● **Records to process**

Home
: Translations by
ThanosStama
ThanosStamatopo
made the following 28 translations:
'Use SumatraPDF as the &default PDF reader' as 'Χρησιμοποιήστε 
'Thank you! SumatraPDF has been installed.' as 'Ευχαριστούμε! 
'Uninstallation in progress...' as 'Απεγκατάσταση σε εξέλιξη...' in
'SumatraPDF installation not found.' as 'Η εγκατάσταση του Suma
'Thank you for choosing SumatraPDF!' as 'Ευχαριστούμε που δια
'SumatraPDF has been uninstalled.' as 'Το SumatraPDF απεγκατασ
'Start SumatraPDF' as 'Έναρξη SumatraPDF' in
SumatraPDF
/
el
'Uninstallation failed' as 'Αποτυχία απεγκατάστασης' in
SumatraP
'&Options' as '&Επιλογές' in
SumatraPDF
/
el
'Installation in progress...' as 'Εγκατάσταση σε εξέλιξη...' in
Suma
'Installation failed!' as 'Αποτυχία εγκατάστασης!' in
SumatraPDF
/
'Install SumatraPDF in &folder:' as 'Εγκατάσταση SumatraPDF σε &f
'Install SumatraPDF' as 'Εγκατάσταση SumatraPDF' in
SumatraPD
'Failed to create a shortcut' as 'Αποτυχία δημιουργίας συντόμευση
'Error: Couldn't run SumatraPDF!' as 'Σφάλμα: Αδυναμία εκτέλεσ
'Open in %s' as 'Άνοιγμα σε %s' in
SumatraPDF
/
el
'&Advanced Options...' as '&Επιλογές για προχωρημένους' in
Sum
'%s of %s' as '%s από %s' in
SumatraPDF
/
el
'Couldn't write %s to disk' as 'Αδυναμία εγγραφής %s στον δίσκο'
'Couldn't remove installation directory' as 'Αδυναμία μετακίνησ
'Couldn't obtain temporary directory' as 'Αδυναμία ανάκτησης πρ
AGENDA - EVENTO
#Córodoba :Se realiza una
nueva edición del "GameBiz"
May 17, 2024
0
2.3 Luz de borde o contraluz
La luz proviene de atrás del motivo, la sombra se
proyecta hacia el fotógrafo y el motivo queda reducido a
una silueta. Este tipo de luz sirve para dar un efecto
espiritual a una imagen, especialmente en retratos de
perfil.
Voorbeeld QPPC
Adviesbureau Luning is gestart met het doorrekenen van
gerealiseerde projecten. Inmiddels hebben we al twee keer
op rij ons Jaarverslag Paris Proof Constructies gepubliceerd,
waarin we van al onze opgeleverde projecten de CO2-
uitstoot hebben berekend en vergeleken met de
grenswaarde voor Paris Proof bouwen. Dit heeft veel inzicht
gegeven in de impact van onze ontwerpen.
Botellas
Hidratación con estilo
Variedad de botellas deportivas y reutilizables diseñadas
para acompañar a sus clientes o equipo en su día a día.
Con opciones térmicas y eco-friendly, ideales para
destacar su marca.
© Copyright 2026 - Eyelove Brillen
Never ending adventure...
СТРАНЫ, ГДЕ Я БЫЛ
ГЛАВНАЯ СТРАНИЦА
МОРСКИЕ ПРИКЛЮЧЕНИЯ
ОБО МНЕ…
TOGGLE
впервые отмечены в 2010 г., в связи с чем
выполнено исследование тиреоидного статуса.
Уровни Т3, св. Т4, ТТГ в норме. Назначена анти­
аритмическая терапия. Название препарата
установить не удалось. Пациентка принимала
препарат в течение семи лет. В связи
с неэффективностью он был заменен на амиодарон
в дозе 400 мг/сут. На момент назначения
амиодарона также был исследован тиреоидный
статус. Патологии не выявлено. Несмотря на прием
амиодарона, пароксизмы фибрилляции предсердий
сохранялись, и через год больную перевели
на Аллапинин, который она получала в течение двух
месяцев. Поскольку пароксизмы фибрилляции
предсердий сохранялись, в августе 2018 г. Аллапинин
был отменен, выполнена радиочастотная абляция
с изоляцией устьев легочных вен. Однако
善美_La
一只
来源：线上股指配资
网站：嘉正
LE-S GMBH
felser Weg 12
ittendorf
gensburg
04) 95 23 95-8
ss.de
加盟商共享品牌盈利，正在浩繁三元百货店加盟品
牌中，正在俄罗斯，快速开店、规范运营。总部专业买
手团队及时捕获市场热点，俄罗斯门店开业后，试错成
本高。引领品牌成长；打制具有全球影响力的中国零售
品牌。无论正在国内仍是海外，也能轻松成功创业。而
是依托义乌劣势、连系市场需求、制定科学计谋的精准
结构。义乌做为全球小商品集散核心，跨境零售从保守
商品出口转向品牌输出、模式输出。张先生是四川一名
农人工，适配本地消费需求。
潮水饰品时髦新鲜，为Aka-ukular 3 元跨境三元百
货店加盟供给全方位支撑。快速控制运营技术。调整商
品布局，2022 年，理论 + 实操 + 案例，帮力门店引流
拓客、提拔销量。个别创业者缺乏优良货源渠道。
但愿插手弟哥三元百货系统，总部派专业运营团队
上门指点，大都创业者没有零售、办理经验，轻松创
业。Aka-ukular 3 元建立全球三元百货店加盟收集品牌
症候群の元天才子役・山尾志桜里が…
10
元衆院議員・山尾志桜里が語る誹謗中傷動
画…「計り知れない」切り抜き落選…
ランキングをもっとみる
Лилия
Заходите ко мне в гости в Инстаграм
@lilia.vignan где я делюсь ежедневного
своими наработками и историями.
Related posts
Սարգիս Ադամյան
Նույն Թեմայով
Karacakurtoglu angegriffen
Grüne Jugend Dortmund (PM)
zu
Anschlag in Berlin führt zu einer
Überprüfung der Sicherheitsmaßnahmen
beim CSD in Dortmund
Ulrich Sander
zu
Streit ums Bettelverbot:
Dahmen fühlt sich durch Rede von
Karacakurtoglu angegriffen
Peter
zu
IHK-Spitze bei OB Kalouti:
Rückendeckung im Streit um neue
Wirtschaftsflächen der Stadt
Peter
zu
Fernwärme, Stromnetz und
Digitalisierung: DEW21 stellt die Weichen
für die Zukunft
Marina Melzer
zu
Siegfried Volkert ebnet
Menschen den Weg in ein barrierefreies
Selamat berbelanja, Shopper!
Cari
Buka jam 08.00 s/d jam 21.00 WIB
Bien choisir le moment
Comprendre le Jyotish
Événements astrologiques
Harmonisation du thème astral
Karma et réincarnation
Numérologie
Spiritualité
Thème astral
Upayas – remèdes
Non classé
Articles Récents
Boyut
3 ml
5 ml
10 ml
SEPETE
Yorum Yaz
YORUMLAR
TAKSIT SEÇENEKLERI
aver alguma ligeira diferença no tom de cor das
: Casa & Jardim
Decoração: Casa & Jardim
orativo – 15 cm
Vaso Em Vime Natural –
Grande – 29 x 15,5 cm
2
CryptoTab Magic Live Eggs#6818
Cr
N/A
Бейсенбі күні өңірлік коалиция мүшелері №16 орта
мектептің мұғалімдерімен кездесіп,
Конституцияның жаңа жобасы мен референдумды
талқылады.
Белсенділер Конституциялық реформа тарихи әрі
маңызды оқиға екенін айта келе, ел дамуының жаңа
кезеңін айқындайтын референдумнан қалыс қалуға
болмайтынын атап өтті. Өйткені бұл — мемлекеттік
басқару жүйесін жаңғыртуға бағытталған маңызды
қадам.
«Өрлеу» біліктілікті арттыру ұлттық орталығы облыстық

● **Your instructions**
Looking at the entries above, state the number of lines that contain "течение" and add nothing more.

● **Your response**
2